> _Lista de tarefas_
1/ Responda com base no trecho sobre a morte de João Batista:
(a) Que idade o trecho atribui à mocinha?
(b) Em que lugar o guarda decapitou João?
(c) Segundo Jerônimo, o que Herodíades fez com a língua de João?
2/ Retome o texto sobre a morte de João Batista, escrevendo a continuação logo após a última frase.

> _Trecho fornecido_
▬▬▬▬▬▬

A mocinha corre à mãe para aconselhar-se e, por instigação dela, solicita-lhe seja entregue "aqui e agora, num prato (estava num banquete!) a cabeça de João Batista. Quer sinceramente, quer por causa da presença dos convivas, o tetrarca demonstra entristecer-se, mas faz questão de cumprir sua promessa. Dá ordem .que o pedido seja imediatamente atendido. Um guarda (Marcos usa um termo latino,  spectator, transcrito em letras gregas) resolveu o problema e decapitou João no cárcere, trazendo de volta a cabeça num prato.

A mocinha de 15 anos pegou a bandeja com a macabra encomenda e, na maior naturalidade e calma, entregou-a à mãe, revelando com esse fato .possuir nervos de aço que suporíamos difícil hoje, se não conhecêssemos o entusiasmo fanático de tantas mocinhas hodiernas pelas lutas de "box" e de outras pancadarias selvagens. Jerônimo (Patrol. Lat. vol. 23 col. 488), talvez influenciado pela lenda de Fúlvia com Cícero, afirma que Herodíades puxou a língua inerte de João, nela espetando uma agulha de costurar.

Ao saber da notícia, os discípulos vêm apanhar o corpo de seu mestre, para dar-lhe sepultura, embora não se saiba em que lugar o tenham feito.

▬▬▬▬▬▬

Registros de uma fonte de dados
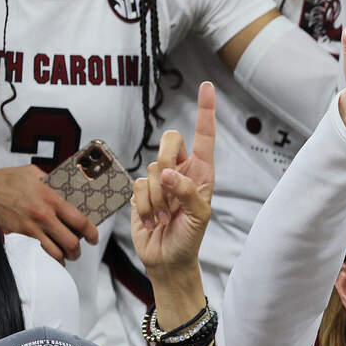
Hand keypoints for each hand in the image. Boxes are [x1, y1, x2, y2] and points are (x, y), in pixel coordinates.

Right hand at [0, 163, 97, 261]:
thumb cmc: (6, 180)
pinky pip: (37, 254)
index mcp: (50, 199)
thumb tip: (66, 187)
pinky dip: (46, 259)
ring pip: (55, 254)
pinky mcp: (17, 237)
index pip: (80, 221)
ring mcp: (29, 229)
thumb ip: (51, 181)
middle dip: (78, 250)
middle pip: (71, 243)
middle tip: (78, 250)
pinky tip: (48, 257)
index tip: (93, 238)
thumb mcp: (33, 173)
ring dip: (64, 258)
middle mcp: (42, 216)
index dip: (92, 233)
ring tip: (65, 256)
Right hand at [131, 82, 215, 279]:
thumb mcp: (200, 217)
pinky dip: (145, 206)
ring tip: (166, 217)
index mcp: (202, 172)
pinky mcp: (141, 191)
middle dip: (167, 162)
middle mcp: (181, 170)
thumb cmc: (190, 238)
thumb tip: (168, 173)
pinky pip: (137, 184)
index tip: (207, 86)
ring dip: (157, 198)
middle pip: (169, 140)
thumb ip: (188, 192)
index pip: (204, 136)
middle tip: (171, 191)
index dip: (205, 111)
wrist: (167, 259)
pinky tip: (153, 220)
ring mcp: (160, 180)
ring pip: (152, 167)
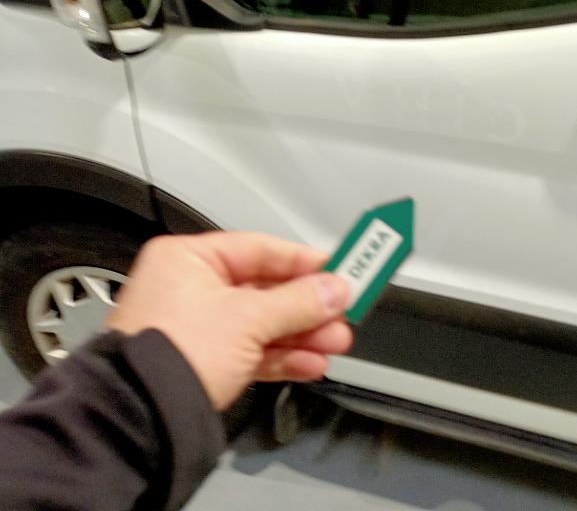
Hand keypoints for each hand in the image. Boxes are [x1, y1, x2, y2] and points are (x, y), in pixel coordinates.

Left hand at [106, 232, 351, 410]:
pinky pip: (252, 352)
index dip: (306, 261)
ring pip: (262, 324)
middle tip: (344, 310)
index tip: (341, 269)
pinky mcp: (203, 363)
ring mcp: (196, 328)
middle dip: (309, 306)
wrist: (141, 418)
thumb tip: (336, 289)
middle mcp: (189, 288)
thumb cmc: (171, 353)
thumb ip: (299, 302)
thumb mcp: (248, 317)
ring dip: (302, 334)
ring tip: (335, 342)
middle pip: (266, 289)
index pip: (261, 249)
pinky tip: (311, 363)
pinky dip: (282, 357)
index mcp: (188, 260)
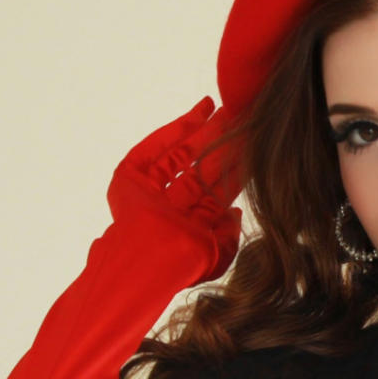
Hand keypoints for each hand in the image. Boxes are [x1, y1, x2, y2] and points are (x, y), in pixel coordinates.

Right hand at [106, 95, 246, 281]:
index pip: (216, 190)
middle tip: (240, 115)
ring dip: (204, 131)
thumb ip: (227, 235)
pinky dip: (176, 128)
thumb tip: (233, 212)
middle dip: (220, 143)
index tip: (249, 142)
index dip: (233, 166)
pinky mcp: (128, 179)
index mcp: (188, 227)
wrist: (144, 270)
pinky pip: (153, 148)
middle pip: (198, 167)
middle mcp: (167, 206)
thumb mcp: (215, 257)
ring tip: (224, 108)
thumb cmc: (180, 269)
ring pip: (180, 155)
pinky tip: (199, 111)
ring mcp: (147, 191)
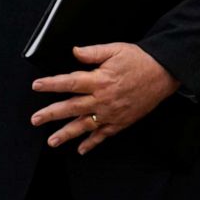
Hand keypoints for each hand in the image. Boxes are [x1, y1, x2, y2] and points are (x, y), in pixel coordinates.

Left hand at [30, 43, 179, 154]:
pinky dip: (92, 143)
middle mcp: (103, 98)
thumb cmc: (140, 60)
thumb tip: (75, 51)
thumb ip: (93, 52)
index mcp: (100, 79)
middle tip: (35, 120)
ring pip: (85, 126)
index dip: (52, 84)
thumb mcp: (116, 49)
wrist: (163, 73)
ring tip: (51, 141)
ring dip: (66, 134)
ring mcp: (111, 113)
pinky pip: (104, 135)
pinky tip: (81, 149)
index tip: (37, 86)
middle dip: (51, 114)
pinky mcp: (121, 121)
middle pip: (72, 107)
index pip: (70, 82)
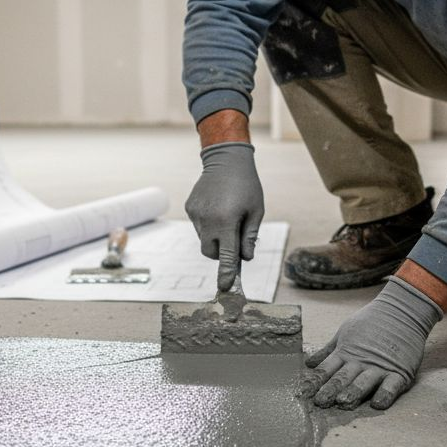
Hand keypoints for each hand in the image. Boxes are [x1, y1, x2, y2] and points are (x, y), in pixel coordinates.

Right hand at [185, 141, 264, 291]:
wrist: (226, 159)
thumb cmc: (247, 185)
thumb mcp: (256, 210)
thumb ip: (250, 236)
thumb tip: (246, 258)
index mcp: (226, 221)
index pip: (227, 255)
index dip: (227, 273)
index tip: (226, 287)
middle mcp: (207, 220)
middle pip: (210, 252)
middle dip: (221, 253)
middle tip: (234, 238)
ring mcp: (196, 214)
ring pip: (204, 239)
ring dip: (215, 236)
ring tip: (227, 215)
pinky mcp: (190, 208)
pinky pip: (199, 226)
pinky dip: (208, 225)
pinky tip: (217, 208)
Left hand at [302, 276, 443, 409]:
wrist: (403, 310)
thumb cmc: (372, 321)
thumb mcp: (345, 332)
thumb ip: (328, 350)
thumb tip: (309, 363)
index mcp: (346, 352)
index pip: (326, 369)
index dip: (314, 381)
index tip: (302, 393)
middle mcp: (361, 361)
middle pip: (343, 377)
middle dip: (330, 390)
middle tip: (320, 402)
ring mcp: (380, 367)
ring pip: (364, 382)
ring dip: (353, 392)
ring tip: (343, 402)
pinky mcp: (400, 371)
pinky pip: (392, 386)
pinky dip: (385, 394)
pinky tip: (378, 404)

▬▬▬▬▬▬

> _Respostas_
1/
(a) Ela tem 15 anos.
(b) Ele o decapitou no cárcere.
(c) Ela puxou a língua inerte de João e espetou nela uma agulha de costurar.

2/
A decapitação de João Batista foi o resultado cármico de sua ação, quando se manifestava na personalidade de Elias; o Tesbita. Leia-se: "Disse Elias: agarrai os profetas de Baal: que nenhum deles escape!  Agarraram-nos. Elias fê-los descer à torrente de Kishon e ali os matou"(1º Reis, 18:40); a morte a eles dada foi exatamente a decapitação: "Referiu Ahab a Jezebel tudo o que Elias; havia feito e como matara todos os profetas à espada" (1º Reis, 19:1). Portanto, execução rígida da Lei de Causa e Efeito, confirmando as palavras de Jesus: "todos os que usam a espada, morrerão à espada" (Mat. 26:52); não nos esqueçamos de que essa Lei é afirmada em mais de 30 lugares do Antigo e Novo Testamentos, sobretudo com a fórmula: da cada um será dado conforme suas obras".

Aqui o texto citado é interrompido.